• WORK INSTRUCTIONS: For each line below that contains the word "FRITZING", make a copy.

[Image and design file data]
§

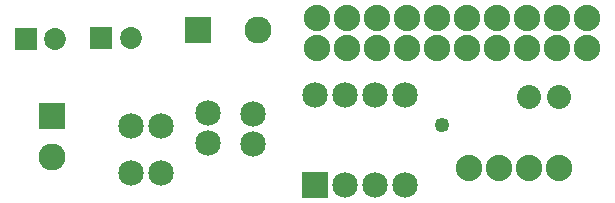
<source format=gts>
G04 MADE WITH FRITZING*
G04 WWW.FRITZING.ORG*
G04 DOUBLE SIDED*
G04 HOLES PLATED*
G04 CONTOUR ON CENTER OF CONTOUR VECTOR*
%ASAXBY*%
%FSLAX23Y23*%
%MOIN*%
%OFA0B0*%
%SFA1.0B1.0*%
%ADD10C,0.090000*%
%ADD11C,0.049370*%
%ADD12C,0.088000*%
%ADD13C,0.085000*%
%ADD14C,0.080000*%
%ADD15C,0.072992*%
%ADD16R,0.090000X0.090000*%
%ADD17R,0.085000X0.085000*%
%ADD18R,0.072992X0.072992*%
%LNMASK1*%
G90*
G70*
G54D10*
X202Y323D03*
X202Y185D03*
X689Y608D03*
X889Y608D03*
G54D11*
X1500Y291D03*
G54D12*
X1985Y648D03*
X1885Y648D03*
X1785Y648D03*
X1685Y648D03*
X1585Y648D03*
X1485Y648D03*
X1385Y648D03*
X1285Y648D03*
X1185Y648D03*
X1085Y648D03*
X1985Y648D03*
X1885Y648D03*
X1785Y648D03*
X1685Y648D03*
X1585Y648D03*
X1485Y648D03*
X1385Y648D03*
X1285Y648D03*
X1185Y648D03*
X1085Y648D03*
X1085Y548D03*
X1185Y548D03*
X1285Y548D03*
X1385Y548D03*
X1485Y548D03*
X1585Y548D03*
X1685Y548D03*
X1785Y548D03*
X1885Y548D03*
X1985Y548D03*
G54D13*
X1079Y90D03*
X1079Y390D03*
X1179Y90D03*
X1179Y390D03*
X1279Y90D03*
X1279Y390D03*
X1379Y90D03*
X1379Y390D03*
G54D14*
X1890Y385D03*
X1790Y385D03*
G54D13*
X870Y229D03*
X870Y329D03*
X722Y232D03*
X722Y332D03*
G54D12*
X1892Y148D03*
X1792Y148D03*
X1692Y148D03*
X1592Y148D03*
G54D15*
X113Y579D03*
X212Y579D03*
G54D13*
X565Y131D03*
X465Y131D03*
X565Y287D03*
X465Y287D03*
G54D15*
X365Y580D03*
X463Y580D03*
G54D16*
X202Y323D03*
X689Y608D03*
G54D17*
X1079Y90D03*
G54D18*
X113Y579D03*
X365Y580D03*
G04 End of Mask1*
M02*
</source>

§

• WRITTEN RESPONSE:
G04 MADE WITH FRITZING*
G04 WWW.FRITZING.ORG*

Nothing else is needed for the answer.